Mary Anne (Mardi) Hering has been a community college teacher for many years in the Detroit Metropolitan area, primarily at Henry Ford (Community) College.
Several generations of people throughout the Detroit metropolitan area have come through her classroom. She has been a long time advocate for students and their families, the custodians and secretaries and other support staff of the college, as well as part-time teachers, who make up the backbone of the teaching staff of all colleges.
A socialist militant, she has been active in organizing in the working class. She is known by many workers and their families, especially at Ford Rouge. She hears every day how the attacks on public education affect their children. She is angered knowing that this society has more than enough money to provide an adequate education to every child. And she has seen just how many students finish their education only to discover there are no good-paying jobs available for them.
Mary Anne’s candidacy can give voice to workers who see their children deprived of a decent education because the state cuts money from public education. She can speak for teachers and other employees of the schools systems who are deprived of the means they need to educate children and whose wages and benefits are reduced because of those cuts.
In 2014, Mary Anne was a candidate for the Dearborn School Board to express these same ideas. Together with four other "non-party" candidates, she stood for "A Working Class Fight, a Working Class Policy." Mary Anne ran for the Dearborn School Board, winning almost 10% of the "vote" (which represented 20% of the people who voted).
Nearly 17,000 people voted for four of these candidates, and another 15,000 for the fifth person, who was uncontested.

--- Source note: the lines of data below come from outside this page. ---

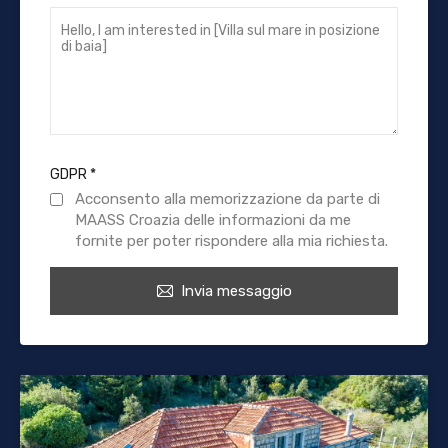
GDPR
*
Acconsento alla memorizzazione da parte di
MAASS Croazia delle informazioni da me
fornite per poter rispondere alla mia richiesta.
Invia messaggio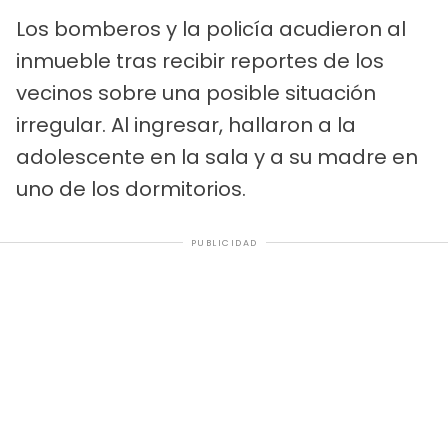
Los bomberos y la policía acudieron al
inmueble tras recibir reportes de los
vecinos sobre una posible situación
irregular. Al ingresar, hallaron a la
adolescente en la sala y a su madre en
uno de los dormitorios.
PUBLICIDAD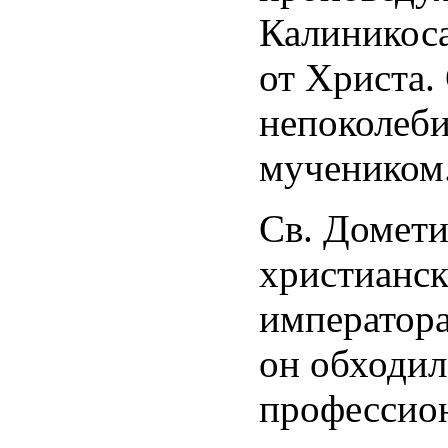
Калиникоса
от Христа.
непоколеби
мучеником
Св. Домети
христианск
императора
он обходил
профессио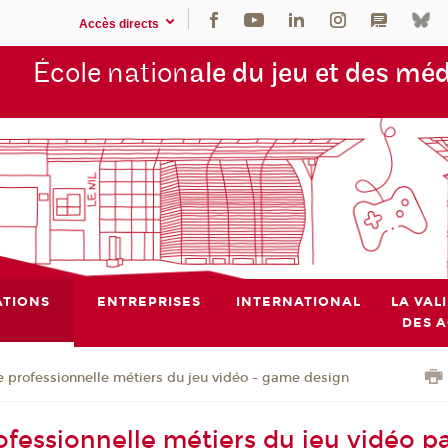
Accès directs
École nation
ale du jeu et des mé
TIONS
ENTREPRISES
INTERNATIONAL
LA VAL
DES 
e professionnelle métiers du jeu vidéo - game design
ofessionnelle métiers du jeu vidéo p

Despite the fact they ran without a party name on the ballot, they got a hearing, and their joint candidacies let the working class have a voice.
Based on the results in 2014, Mary Anne and the other four candidates, together with many of their supporters, decided to do the work to put Working Class Party on the ballot.
The 50,000 people who signed their petitions to get on the ballot in 2016 attest to this fact: in the working class there are people who understand that the working class needs its own party.